9:15PM Now that Emily has seen Jef with Little Ricki, she has made up her mind. She decides not to spend more time with Arie. (Love is familiarity and habit: Emily must stop while one lover is more familiar than the other.)

And now comes the obligatory break-up scene.

9:25PM Arie arrives first: he thinks he's there for a date. We can read his thoughts:

"Am I in love?—yes, since I am waiting. The other one never waits. Sometimes I want to play the part of the one who doesn't wait; I try to busy myself (sure, in the meantime I'll pick flowers and make a love potion)… but I always lose at this game. Whatever I do, I find myself there, with nothing to do, punctual, even ahead of time. The lover's fatal identity is precisely this: I am the one who waits."

9:30PM Emily bumbles through the break-up. For Arie, soon (or simultaneously) the question is no longer "Why don't you love me?" but "Why do you only love me a little?" And really: What does that mean, loving "a little"?

9:35 Bachelors and bachelorettes are always having crying fits. This finale is no different.

When he starts crying, Arie wants to impress someone, to bring pressure to bear upon someone ("Look what you have done to me"). They take turns crying.
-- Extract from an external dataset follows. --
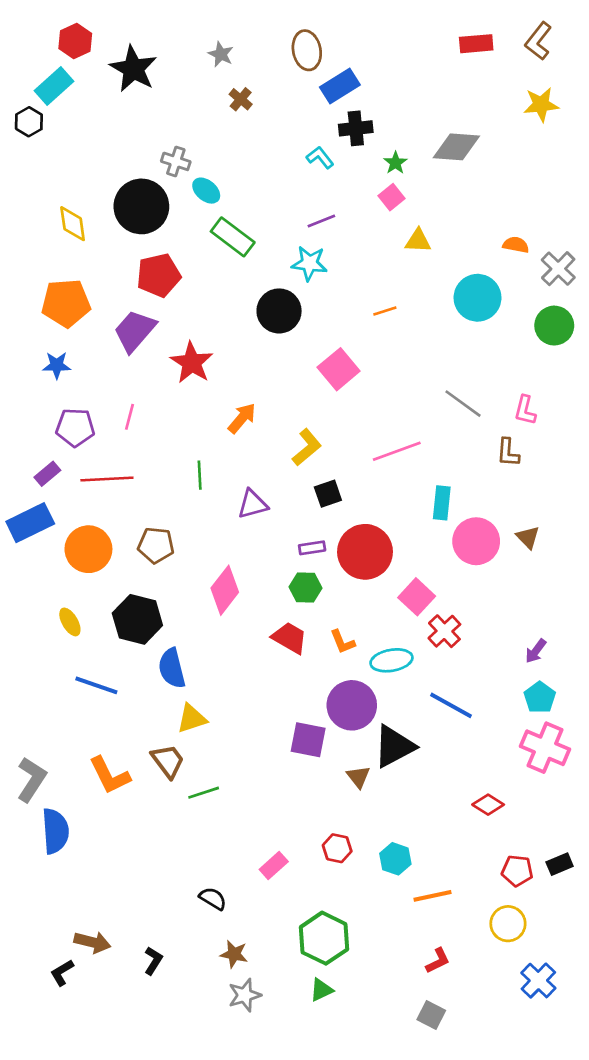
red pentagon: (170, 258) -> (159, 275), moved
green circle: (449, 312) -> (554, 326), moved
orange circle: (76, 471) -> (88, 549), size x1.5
I make myself cry, in order to prove to myself that my grief is not an illusion: tears are signs, not expressions. By my tears, I tell a story, I produce a myth of grief.

The break-up scene is our tragic spectacle. Only on reality TV, no one smothers anyone in a fit of jealous rage. Yet.

9:45PM Now that Arie is gone, we can get back to Jef. Emily is stuck with Jef, so he seems even more perfect than before—he is, in the immortal words of Peter Cetera, "the hero you're dreaming of." The producers give us a montage set to "The Glory of Love": this is the happy interval immediately following the first ravishment, before the difficulties of the amorous relationship begin.